Minha avó mais brava, na verdade, não era brava comigo. Sua fama de outros tempos é que assustava: dizem que jogava água nos moleques que pulavam o muro da velha casa onde morava para roubar as mangas do pomar. Era sistemática, é verdade. Não gostava que arrumassem suas coisas e sempre tomava chá com leite numa caneca de ágata, só nela. E não era dada a sorrisos. Só ria muito com as brincadeiras de meu pai. Já a conheci doente e fui sua companheira algumas vezes, quando já não podia ficar sozinha. Era casada com o avô alegre. Poeta, cronista, carnavalesco, tinha sempre uma história interessante para contar. Usava uns óculos que deve ter sido o inspirador da expressão “fundo de garrafa” (daquelas de guaraná, sabe, verde?) Tinha uma careca à la Drummond, que ele cobria com um elegante chapéu estilo 1930.
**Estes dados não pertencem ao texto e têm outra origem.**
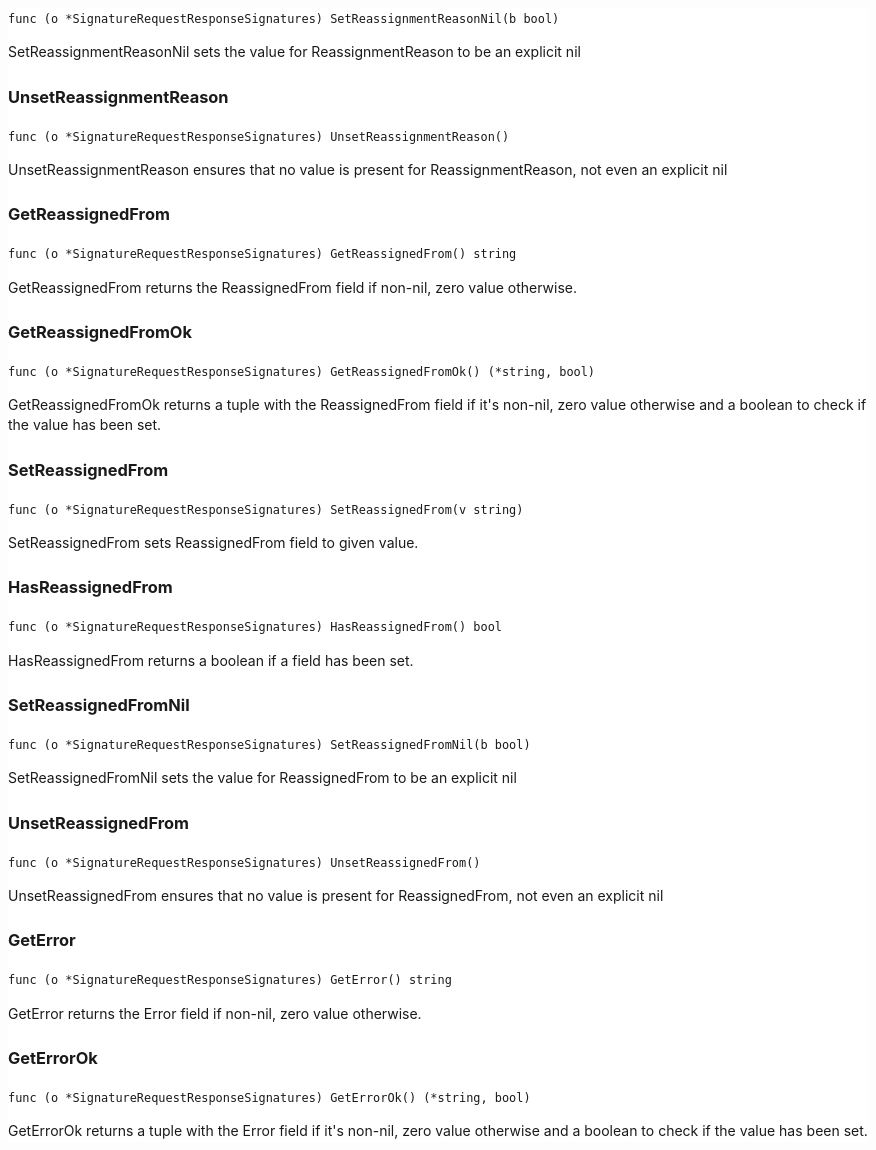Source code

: `func (o *SignatureRequestResponseSignatures) SetReassignmentReasonNil(b bool)`

 SetReassignmentReasonNil sets the value for ReassignmentReason to be an explicit nil

### UnsetReassignmentReason
`func (o *SignatureRequestResponseSignatures) UnsetReassignmentReason()`

UnsetReassignmentReason ensures that no value is present for ReassignmentReason, not even an explicit nil
### GetReassignedFrom

`func (o *SignatureRequestResponseSignatures) GetReassignedFrom() string`

GetReassignedFrom returns the ReassignedFrom field if non-nil, zero value otherwise.

### GetReassignedFromOk

`func (o *SignatureRequestResponseSignatures) GetReassignedFromOk() (*string, bool)`

GetReassignedFromOk returns a tuple with the ReassignedFrom field if it's non-nil, zero value otherwise
and a boolean to check if the value has been set.

### SetReassignedFrom

`func (o *SignatureRequestResponseSignatures) SetReassignedFrom(v string)`

SetReassignedFrom sets ReassignedFrom field to given value.

### HasReassignedFrom

`func (o *SignatureRequestResponseSignatures) HasReassignedFrom() bool`

HasReassignedFrom returns a boolean if a field has been set.

### SetReassignedFromNil

`func (o *SignatureRequestResponseSignatures) SetReassignedFromNil(b bool)`

 SetReassignedFromNil sets the value for ReassignedFrom to be an explicit nil

### UnsetReassignedFrom
`func (o *SignatureRequestResponseSignatures) UnsetReassignedFrom()`

UnsetReassignedFrom ensures that no value is present for ReassignedFrom, not even an explicit nil
### GetError

`func (o *SignatureRequestResponseSignatures) GetError() string`

GetError returns the Error field if non-nil, zero value otherwise.

### GetErrorOk

`func (o *SignatureRequestResponseSignatures) GetErrorOk() (*string, bool)`

GetErrorOk returns a tuple with the Error field if it's non-nil, zero value otherwise
and a boolean to check if the value has been set.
Do outro lado da família, o avô bravo conversava pouco e, quando falava, tinha uma voz de trovão, grave e rouca, que impunha respeito. Motorista de praça (hoje chamado taxista), entendia de carros e de caminhos como ninguém. Adorava passear com a família nos arredores da cidade ou em cidades próximas. Eu me lembro do seu DKV vermelho alaranjado - ou seria marrom desbotado? - quatro portas, um carro que hoje só existe com colecionadores. Sua esposa, a minha avó, foi a pessoa mais próxima de mim depois de meus pais. Moramos com eles por algum tempo e mesmo quando nos mudamos, eu passava as tardes em sua casa, depois da escola. Sua comida era divina, sua voz muito macia e tinha mãos de fada para desembaraçar meus cabelos cacheados e rebeldes.

As avós de minhas filhas, ambas já viúvas quando elas nasceram, são muito diferentes uma da outra. Enquanto a de lá é a típica avó dona de casa, que faz quitandas e vive com a casa cheia de netos, a de cá trabalhou fora até os 80 anos e tinha pouca afinidade com a cozinha. A boazinha e a brava. Certa vez, ao ver uma das netas elogiar o feijão delicioso da outra avó, minha mãe se sentiu culpada por não ser uma avó que faz comida gostosa para as netas. Eu, então, mostrei-lhe uma foto em que minhas filhas estavam paramentadas com as bijuterias e lenços dela. Elas adoravam pegar a caixa de colares dessa avó para brincar de gente grande. A avó das comidas não usa colares. Minhas filhas tiveram a sorte de ter experiências bastante diversas com as matriarcas.

E eu? Vira e mexe me perguntam se já sou avó. Sim, sua avó por afinidade dos netos do meu ex-marido. Com muito orgulho, os ouço me chamar de vó Lu e sei que, mesmo que não nos vejamos sempre, há muito amor envolvido. Quanto aos biológicos, não cabe a mim decidir. Se vierem, serei feliz, se não vierem, serei feliz igual.